Change to the Terms of Sale.

Sencore reserves the right to change these Terms of Sale at any time without notice.

Relationship of Parties.

The parties acknowledge that they are independent contractors and no other relationship, including partnership, joint venture, employment, franchise, master/servant or principal/agent, is intended by this Agreement. Neither party shall have the right to bind or obligate the other.

Force Majeure.

Neither party shall be liable to the other party for any delay or non-performance by reason of act of God, fire, explosion, flood, windstorm, earthquake, trade embargoes, governmental regulations, war, civil unrest, or any other cause beyond such party's reasonable control, except for payment obligations.

General.

In the event of any suit or action to enforce or interpret this Agreement or any provision thereof, the prevailing party shall be entitled to recover its costs, expenses and reasonable attorney fees, both at trial and on appeal, in addition to all other sums allowed by law.
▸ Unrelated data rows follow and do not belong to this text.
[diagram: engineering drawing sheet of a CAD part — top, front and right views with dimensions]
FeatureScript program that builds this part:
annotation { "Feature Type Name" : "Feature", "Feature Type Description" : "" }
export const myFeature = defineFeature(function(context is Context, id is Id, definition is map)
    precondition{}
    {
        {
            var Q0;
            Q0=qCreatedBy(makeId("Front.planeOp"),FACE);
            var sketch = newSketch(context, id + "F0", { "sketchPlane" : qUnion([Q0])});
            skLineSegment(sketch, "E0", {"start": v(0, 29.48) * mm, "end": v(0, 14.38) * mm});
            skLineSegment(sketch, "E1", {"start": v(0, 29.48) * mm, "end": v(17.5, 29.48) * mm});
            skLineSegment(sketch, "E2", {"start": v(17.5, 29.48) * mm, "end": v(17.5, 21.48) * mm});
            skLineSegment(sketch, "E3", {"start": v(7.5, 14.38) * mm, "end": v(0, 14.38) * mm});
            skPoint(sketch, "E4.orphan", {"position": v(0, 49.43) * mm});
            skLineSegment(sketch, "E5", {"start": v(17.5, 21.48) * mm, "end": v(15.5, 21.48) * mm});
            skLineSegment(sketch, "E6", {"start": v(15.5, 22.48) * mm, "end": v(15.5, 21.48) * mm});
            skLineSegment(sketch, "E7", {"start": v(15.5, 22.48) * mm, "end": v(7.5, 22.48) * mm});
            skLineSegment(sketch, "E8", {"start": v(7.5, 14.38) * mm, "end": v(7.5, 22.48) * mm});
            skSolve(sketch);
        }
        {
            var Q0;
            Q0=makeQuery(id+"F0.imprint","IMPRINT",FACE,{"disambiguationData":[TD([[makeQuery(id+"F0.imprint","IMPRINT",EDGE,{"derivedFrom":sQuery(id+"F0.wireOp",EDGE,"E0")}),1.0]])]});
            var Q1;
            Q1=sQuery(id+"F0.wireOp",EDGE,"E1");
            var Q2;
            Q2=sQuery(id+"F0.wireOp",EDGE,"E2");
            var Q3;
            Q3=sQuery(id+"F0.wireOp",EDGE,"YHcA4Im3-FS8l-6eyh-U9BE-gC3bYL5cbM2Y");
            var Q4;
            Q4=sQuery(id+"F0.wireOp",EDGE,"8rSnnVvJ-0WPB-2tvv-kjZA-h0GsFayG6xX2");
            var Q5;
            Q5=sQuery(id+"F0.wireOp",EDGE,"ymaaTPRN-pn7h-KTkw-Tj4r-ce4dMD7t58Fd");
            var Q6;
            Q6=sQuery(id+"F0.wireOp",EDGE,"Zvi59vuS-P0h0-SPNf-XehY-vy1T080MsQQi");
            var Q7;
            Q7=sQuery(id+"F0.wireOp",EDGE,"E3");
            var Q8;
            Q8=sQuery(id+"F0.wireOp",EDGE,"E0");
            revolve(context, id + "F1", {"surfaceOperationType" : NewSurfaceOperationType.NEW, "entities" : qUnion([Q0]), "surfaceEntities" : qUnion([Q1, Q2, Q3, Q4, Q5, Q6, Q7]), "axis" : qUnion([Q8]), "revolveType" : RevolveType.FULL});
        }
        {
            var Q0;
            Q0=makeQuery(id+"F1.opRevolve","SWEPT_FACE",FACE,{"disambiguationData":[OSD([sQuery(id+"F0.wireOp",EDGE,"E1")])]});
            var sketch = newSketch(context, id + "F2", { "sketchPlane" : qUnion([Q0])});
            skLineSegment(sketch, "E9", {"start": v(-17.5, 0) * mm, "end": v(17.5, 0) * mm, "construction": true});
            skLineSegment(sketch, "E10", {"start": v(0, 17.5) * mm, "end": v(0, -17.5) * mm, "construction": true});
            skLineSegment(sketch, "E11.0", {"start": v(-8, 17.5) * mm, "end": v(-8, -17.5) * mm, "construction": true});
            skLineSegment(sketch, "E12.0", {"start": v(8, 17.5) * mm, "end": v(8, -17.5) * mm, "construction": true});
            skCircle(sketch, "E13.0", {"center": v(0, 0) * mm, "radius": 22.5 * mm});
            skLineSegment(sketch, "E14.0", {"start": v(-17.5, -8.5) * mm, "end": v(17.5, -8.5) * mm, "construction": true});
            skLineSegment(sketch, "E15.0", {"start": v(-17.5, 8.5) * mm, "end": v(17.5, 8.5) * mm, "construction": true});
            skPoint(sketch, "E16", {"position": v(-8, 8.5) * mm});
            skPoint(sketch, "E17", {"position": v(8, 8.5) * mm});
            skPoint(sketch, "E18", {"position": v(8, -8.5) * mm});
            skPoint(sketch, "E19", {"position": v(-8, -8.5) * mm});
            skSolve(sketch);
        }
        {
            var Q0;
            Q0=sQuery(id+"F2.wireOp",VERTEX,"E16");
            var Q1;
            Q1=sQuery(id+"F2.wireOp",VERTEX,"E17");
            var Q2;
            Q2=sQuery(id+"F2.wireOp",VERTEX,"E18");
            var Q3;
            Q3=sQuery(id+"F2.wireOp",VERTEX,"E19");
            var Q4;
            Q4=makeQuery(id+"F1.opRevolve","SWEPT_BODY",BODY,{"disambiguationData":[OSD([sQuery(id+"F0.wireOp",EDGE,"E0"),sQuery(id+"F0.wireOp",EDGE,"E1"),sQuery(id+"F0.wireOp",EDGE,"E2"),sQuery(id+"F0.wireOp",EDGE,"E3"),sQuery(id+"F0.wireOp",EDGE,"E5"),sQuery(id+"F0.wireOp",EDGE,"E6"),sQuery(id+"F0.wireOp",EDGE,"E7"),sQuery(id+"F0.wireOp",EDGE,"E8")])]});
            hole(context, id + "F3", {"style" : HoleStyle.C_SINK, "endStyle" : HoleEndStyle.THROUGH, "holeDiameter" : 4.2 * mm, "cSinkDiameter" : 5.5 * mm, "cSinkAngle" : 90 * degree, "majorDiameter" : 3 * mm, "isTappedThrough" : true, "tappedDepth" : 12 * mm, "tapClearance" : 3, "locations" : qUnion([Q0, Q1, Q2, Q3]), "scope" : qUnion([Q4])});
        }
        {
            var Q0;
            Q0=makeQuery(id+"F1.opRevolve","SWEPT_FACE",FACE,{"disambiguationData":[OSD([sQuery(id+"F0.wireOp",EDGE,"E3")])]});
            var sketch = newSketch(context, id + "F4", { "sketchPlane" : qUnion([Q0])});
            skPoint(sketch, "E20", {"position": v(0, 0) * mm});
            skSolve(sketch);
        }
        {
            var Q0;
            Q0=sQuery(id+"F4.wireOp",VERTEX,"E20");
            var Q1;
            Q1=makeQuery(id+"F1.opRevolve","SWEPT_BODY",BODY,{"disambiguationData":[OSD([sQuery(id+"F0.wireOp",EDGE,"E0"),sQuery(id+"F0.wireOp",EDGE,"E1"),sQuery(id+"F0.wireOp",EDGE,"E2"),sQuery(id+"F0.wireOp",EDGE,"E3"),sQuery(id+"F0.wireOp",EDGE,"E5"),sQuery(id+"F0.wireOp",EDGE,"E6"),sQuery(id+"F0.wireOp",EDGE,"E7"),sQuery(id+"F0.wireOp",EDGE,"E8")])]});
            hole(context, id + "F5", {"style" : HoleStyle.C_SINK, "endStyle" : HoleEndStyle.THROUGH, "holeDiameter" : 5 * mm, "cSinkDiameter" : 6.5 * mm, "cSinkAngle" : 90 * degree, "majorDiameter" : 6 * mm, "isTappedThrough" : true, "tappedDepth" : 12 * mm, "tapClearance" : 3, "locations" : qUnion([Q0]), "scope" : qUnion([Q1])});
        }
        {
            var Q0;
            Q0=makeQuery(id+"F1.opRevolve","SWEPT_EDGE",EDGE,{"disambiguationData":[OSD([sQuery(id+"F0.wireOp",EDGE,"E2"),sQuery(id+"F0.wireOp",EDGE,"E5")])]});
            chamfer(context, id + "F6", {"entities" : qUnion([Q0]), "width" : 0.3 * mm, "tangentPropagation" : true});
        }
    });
The failure of either party to insist upon strict performance of any provision of the Order shall not be construed as a waiver of any subsequent breach of the same or similar nature. This Agreement is executed in the English language and interpretation or construction of this Agreement shall be based solely on the English language. This Agreement sets forth the entire, final and complete understanding between the parties, or their predecessors, successors or assigns hereto relevant to the subject matter of this Agreement, and it supersedes, cancels, and replaces all previous understandings or agreements, written, oral, or implied, relevant to the distribution of the Company’s products made or existing before the date of this Agreement. No change, modification, or revision of this Agreement shall be effective unless agreed to in writing and signed by both parties. If for any reason any provision of this Agreement is adjudicated to be unenforceable, that provision of the Agreement will be enforced to the maximum extent permissible so as to effect the intent of the parties, and the remainder of this Agreement will continue in full force and effect.